En effet, les effets de la microgravité sur la santé des astronautes qui, comme Whitson, passent également des mois dans l’espace, sont depuis longtemps un sujet d’intérêt majeur. Tout d’abord, parce que connaître les risques pour les astronautes est essentiel pour rendre l’exploration spatiale possible, mais aussi parce que l’espace peut offrir des conditions uniques pour étudier le comportement mobile et devenir un laboratoire aux grandes potentialités pour la recherche de nouvelles thérapies anti-tumorales.

L’expérience de Peggy Whitson

« La gravité, ça craint vraiment ». Contrairement à ce que nous, habitants attachés de la Terre, pourrions nous attendre, pour Peggy Whitson, passer des mois sur la Station spatiale internationale (ISS) et lors des autres missions spatiales auxquelles elle a participé à vivre « sans gravité » – ou du moins à des niveaux de gravité bien inférieurs à ceux auxquels nous sommes habitués à la surface terrestre – n’est pas si terrible. « Cela en vaut la peine – a-t-elle dit à la BBC – de courir ces petits risques pour partir dans l’espace ».

Les effets de l’espace sur le corps humain peuvent être divers, certains moins gênants, d’autres plus importants et certains peuvent même persister une fois de retour sur Terre. Whitson a raconté que l’un des effets qui l’a le plus amusée a été l’augmentation de sa taille, bien que temporaire : « Lorsqu’on va dans l’espace, sans la gravité terrestre, la colonne vertébrale se détend. Je venais de gagner environ un demi-centimètre, mais je l’ai perdu dans les premières 24 heures après mon retour sur Terre ».

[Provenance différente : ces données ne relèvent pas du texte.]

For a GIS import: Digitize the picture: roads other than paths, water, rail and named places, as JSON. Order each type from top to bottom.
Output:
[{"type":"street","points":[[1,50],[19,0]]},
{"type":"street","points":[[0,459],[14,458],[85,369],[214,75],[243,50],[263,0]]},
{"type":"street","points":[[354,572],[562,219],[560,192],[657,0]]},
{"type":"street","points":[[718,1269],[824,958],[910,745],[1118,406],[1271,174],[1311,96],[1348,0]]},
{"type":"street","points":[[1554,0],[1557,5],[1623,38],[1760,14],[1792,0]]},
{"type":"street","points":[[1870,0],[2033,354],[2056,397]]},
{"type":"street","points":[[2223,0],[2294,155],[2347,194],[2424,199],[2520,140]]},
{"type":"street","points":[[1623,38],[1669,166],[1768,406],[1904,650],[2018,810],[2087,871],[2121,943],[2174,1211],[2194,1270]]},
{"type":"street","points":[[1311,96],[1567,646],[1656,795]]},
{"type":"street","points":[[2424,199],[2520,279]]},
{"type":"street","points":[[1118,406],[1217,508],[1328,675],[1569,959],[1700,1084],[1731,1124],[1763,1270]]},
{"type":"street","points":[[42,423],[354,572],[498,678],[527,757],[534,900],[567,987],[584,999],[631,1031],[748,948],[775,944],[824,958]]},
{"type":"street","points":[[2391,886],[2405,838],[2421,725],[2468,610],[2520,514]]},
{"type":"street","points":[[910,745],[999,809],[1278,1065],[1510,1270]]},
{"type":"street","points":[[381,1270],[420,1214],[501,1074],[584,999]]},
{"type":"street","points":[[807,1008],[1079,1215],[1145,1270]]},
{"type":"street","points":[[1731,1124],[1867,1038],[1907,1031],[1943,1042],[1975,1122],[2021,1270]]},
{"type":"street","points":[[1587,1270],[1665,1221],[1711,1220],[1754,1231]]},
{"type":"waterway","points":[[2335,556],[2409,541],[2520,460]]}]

Les effets de la microgravité sur les os et les muscles

En réalité, les effets de l’espace sur le corps des astronautes peuvent être plus importants, surtout si rien n’est fait pour les contrer, en particulier la perte de densité osseuse et de masse musculaire : « En orbite, nous perdons 1 % de notre masse osseuse en un mois si nous ne faisons rien à ce sujet », a expliqué Whitson. C’est pourquoi il est essentiel de faire des exercices physiques ciblés : « Contrairement à ce qui se passe sur Terre, où l’on utilise des poids, dans l’espace, à ces niveaux de microgravité, il est inutile de les utiliser, donc il faut travailler contre sa propre résistance », explique l’astronaute.

Le Centre de Médecine Spatiale du Baylor College of Medicine explique que « les astronautes subissent une diminution de la masse musculaire, de la force et de l’endurance car se déplacer nécessite une réduction du travail des jambes et du dos ». Ces conditions particulières impliqueraient le risque que les muscles puissent s’affaiblir progressivement jusqu’à s’atrophier, c’est pourquoi les astronautes de l’ISS doivent suivre un régime strict d’exercices ».

En jeu : la vue et le système neurologique

Les changements de niveaux de gravité auxquels on est soumis peuvent également entraîner toute une série d’effets sur la vue. Il existe également un syndrome spécifique qui peut toucher les astronautes, le « Syndrome Neuro-oculaire Associé à l’Espace (SANS) », qui provoque un gonflement à l’arrière de l’œil. Il n’est pas encore clair ce qui prédispose à la survenue ou non de ces événements indésirables. Whitson l’a vécu personnellement : « Certains voient leur vue se détériorer ou ont des taches. Après mon dernier long voyage spatial, je suis revenue avec une vue améliorée. Généralement, la situation se résout rapidement, mais parfois il s’agit de changements permanents ».

L’astronaute mentionne également le désorientation ressentie en revenant sur Terre après plusieurs jours ou mois passés en orbite. « Lorsque je bougeais rapidement la tête, je me sentais instable et nauséeuse ». Cela se produit – explique le Centre de Médecine – car le cerveau répond à un système complexe de circuits neuronaux, qui en l’absence de gravité, reçoivent des signaux différents des muscles et des organes internes par communiqué à ce à quoi il est habitué. Cela peut entraîner une désorientation, rendant les actions les plus simples difficiles, aussi bien en orbite que une fois revenus sur Terre. C’est ce qu’a confirmé Whitson elle-même, et si elle le dit, nous ne pouvons que la croire.